A Request for Help
Dr. Tracy Elhers, a cultural anthropologist who during the 1970’s conducted research on gender in San Pedro Sacatepéquez for her PhD, began the work of WWT. In 2007, her long-time friend and colleague, Dr. Marco Antonio Orozco asked for her help. At the time Orozco was the city’s mayor, and he asked Ehlers for assistance in helping San Pedro’s Office for Women provide training and technical assistance for the women’s groups which were being formed in both the city and its surrounding rural villages.
Through these early workshops, Ehlers and her team realized that one of the biggest problems that indigenous Guatemalan women faced was that their daughters seemed destined to repeat their own lives: a trajectory of early marriage, illiteracy, male dominance, and poverty. As a result, the mayor, the Women’s Office, and WWT responded to this deeper need and re-focused their collective efforts to concentrate on the daughters of these families. Female empowerment had to begin earlier in the life cycle and schooling was the key to assuring that the girls could be financially viable decision-makers and active members of society.
“¡Manda Tu Hija a la Escuela!” (Send Your Daughter to School!) quickly became a prominent program slogan, and the work expanded to include middle-school girls, their mothers and teachers. In 2009, Ehlers and co-founder Diane Dvorin established Women Work Together as an all volunteer 501(c)3 organization.
Creating a Collaboration
The original thrust of the work with girls was to form of after-school clubs led by local literacy teachers working under the Women’s Office. This was augmented by twice-yearly visits by WWT’s volunteer team of adults and college students. The revolving teams ran participatory workshops for girls and women, as well as trainings for the Women’s Office staff, local volunteers, educators, community leaders and the literacy outreach workers, who supported the local programs throughout the year. During each visit, Social Work and Education students from the nearby university worked with the U.S. volunteers, improving the local capacity to sustain and institutionalize these programs and shift community norms in the process.
A New Partner
In early 2012, several prominent community leaders and key staff from the Women’s Office established the Asociación del Desarrollo Integral: Mujeres Trabajan Unidas (ADIMTU), an independent, grassroots organization who’s purpose was to deepen and expand the work with girls and their families. Later that year ADIMTU was legally recognized as a Guatemalan civil organization with its own Board of Directors. WTT’s Board of Directors committed to raising the funds required to support this new in-country organization.
Passing the Baton
Over time, the ADIMTU staff grew in size and understanding of WWT’s role and community acceptance of the work became more wide spread. In the fall of 2011, three school and family based projects were developed: La Vida de Mi Mama ( The Life of My Mother ), La Lectura Familiar ( Family Reading Time), and Mi Hermanita, ( My Little Sister), each encapsulating the goals of our collective work. During the 2012 school year, the ADIMTU staff was invited to pilot these projects with some girls in 13 schools. After a thorough evaluation in February at the start of the 2013 school year, under the leadership of Wendy Baring-Gould, incoming Director of Program, and Theresa Preston Warner, Director of Evaluation, these pilots were reworked to eliminate the kinks, and a structure was developed for ADIMTU to work with more girls in each school during that school year.
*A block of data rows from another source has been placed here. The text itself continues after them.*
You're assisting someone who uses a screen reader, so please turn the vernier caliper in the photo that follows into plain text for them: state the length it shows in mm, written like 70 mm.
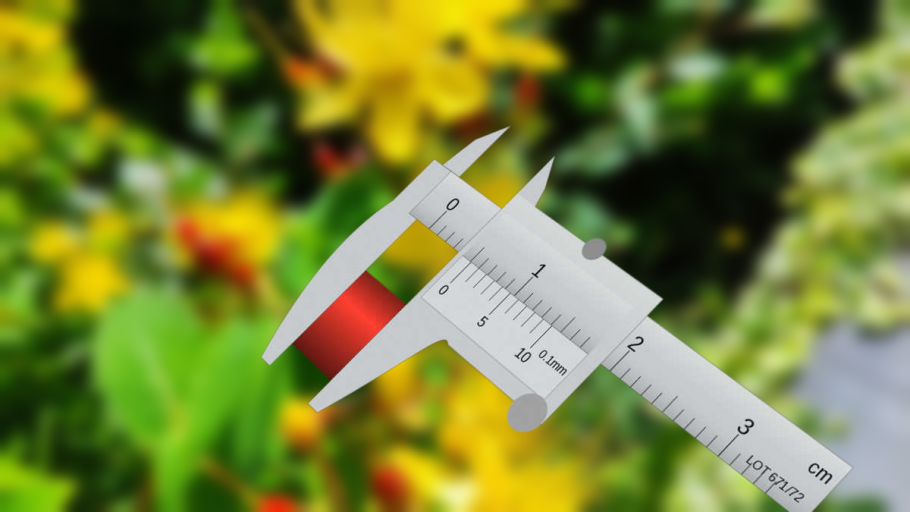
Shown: 5.1 mm
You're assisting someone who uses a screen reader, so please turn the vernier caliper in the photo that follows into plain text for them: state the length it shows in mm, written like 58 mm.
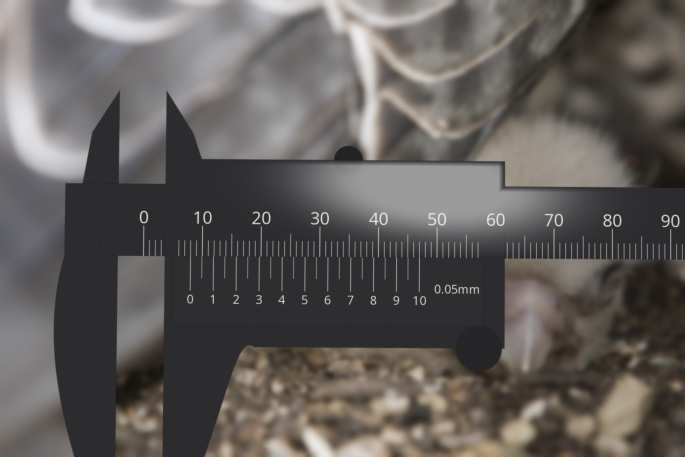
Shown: 8.0 mm
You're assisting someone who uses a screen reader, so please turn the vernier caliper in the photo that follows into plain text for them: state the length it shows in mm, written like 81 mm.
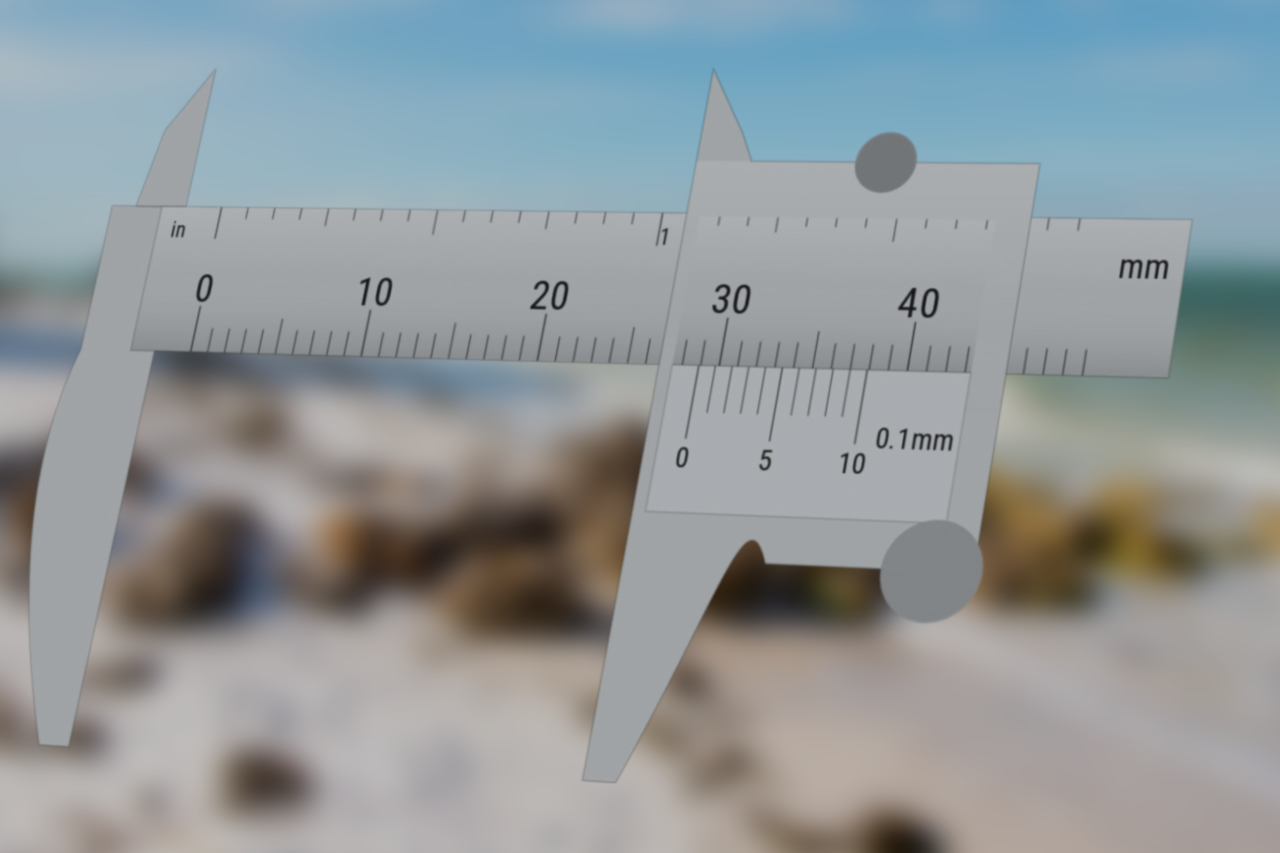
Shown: 28.9 mm
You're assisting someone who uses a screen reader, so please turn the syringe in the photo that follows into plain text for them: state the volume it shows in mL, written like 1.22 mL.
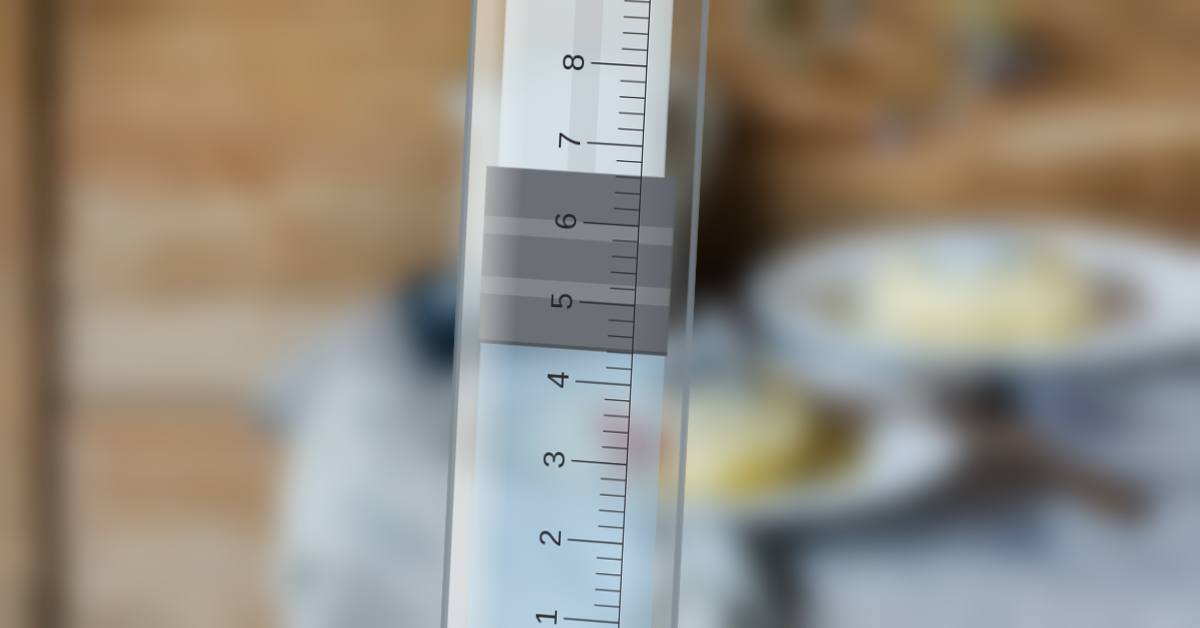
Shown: 4.4 mL
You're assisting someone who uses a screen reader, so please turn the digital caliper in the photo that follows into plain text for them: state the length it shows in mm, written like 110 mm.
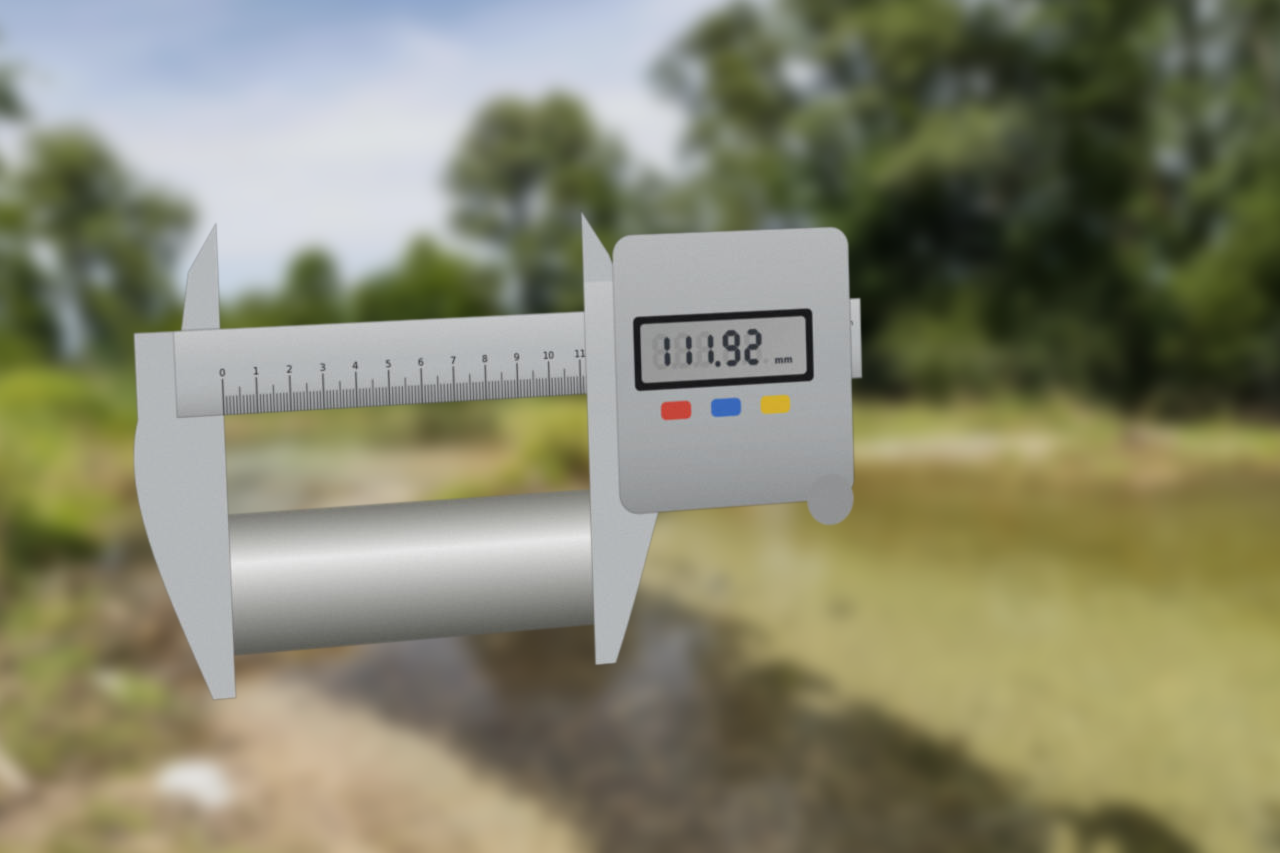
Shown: 111.92 mm
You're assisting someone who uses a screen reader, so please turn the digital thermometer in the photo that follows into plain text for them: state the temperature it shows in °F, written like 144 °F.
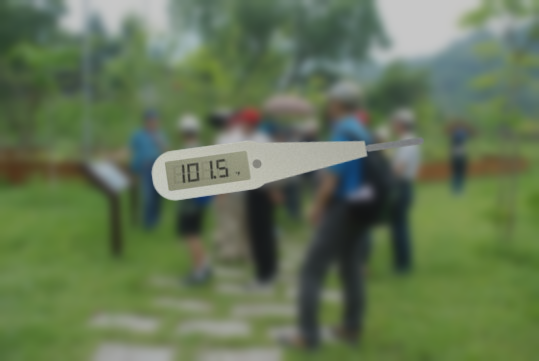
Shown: 101.5 °F
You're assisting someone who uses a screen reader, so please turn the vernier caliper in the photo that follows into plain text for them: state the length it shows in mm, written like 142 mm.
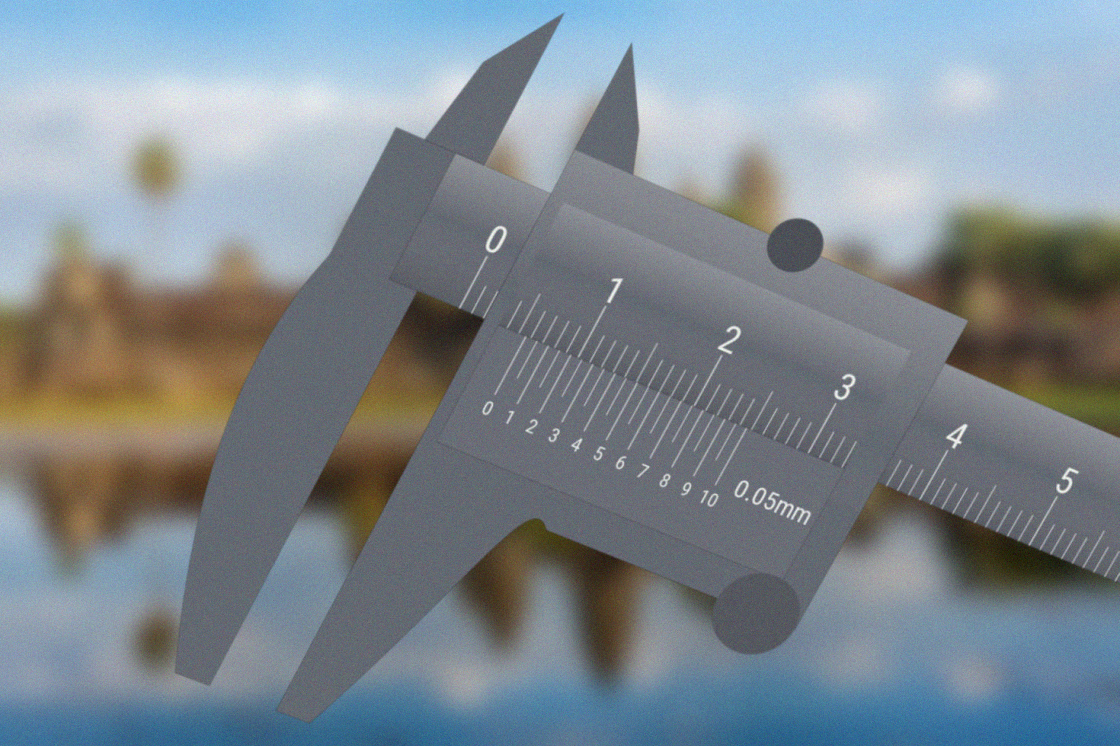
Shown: 5.6 mm
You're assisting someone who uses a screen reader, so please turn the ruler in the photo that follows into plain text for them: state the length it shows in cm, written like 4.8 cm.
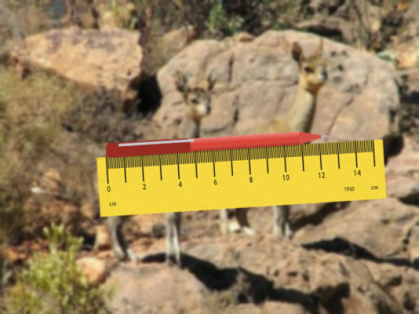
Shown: 12.5 cm
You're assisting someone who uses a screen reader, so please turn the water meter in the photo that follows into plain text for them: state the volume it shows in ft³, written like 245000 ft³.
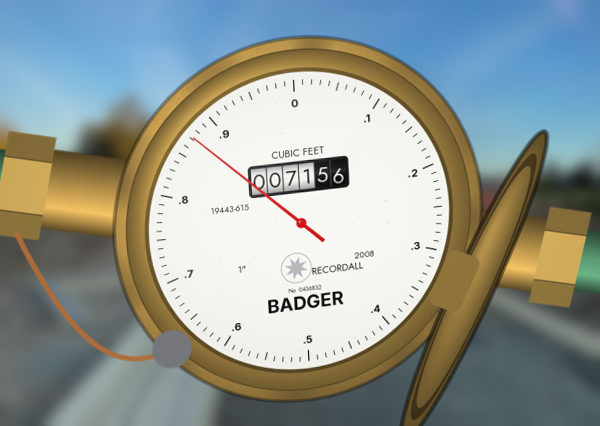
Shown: 7155.87 ft³
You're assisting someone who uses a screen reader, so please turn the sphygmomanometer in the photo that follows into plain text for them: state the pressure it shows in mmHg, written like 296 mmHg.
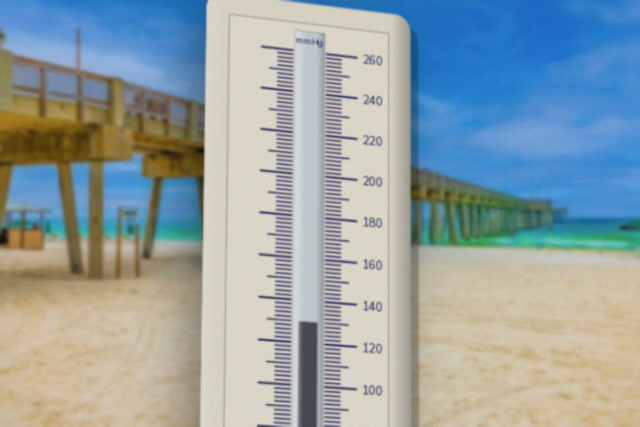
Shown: 130 mmHg
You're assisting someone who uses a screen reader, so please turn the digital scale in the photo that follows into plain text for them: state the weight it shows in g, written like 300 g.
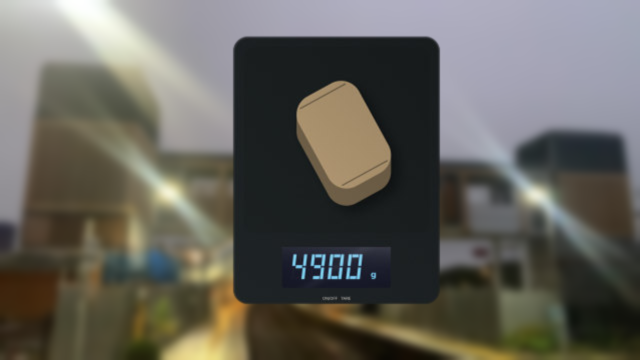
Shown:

In addition, workshops with girls, mothers, teachers and principals, and finally fathers continued throughout 2013 school year, with the ADIMTU staff taking increasing responsibility for the development and implementation of all levels of activity. With an office located in San Pedro Sacatepequez , the ADIMTU staff includes four professional field workers, an administrative assistant, and a revolving group of interns from the University of San Carlos. Beginning in 2013, this team has taken the lead in all aspects of the work, with WWT’s twice yearly visits now focused on technical assistance, capacity building, and support. WWT continues to raise approximately $110,000 a year required to cover ADIMTU’s operating costs.
Beginning in the 2014 school year, the 3 school projects and all workshops will come together under ADIMTU/WWT’s Leadership Institute. These activities will actively engage all girls in all 3 grades of middle school, as well as their families and teachers in comprehensive, sequential programs designed to prepare the girls for financially viable lives and to change the communities expectations for their daughters’ futures. In order to reach more people, the workshops will be held in the various communities as part of the ongoing school- based programs. Significantly ADIMTU is being recognized by the National Ministry of Education, which has designated The Leadership Institute as one of very few external programs approved to augment the official school curriculum.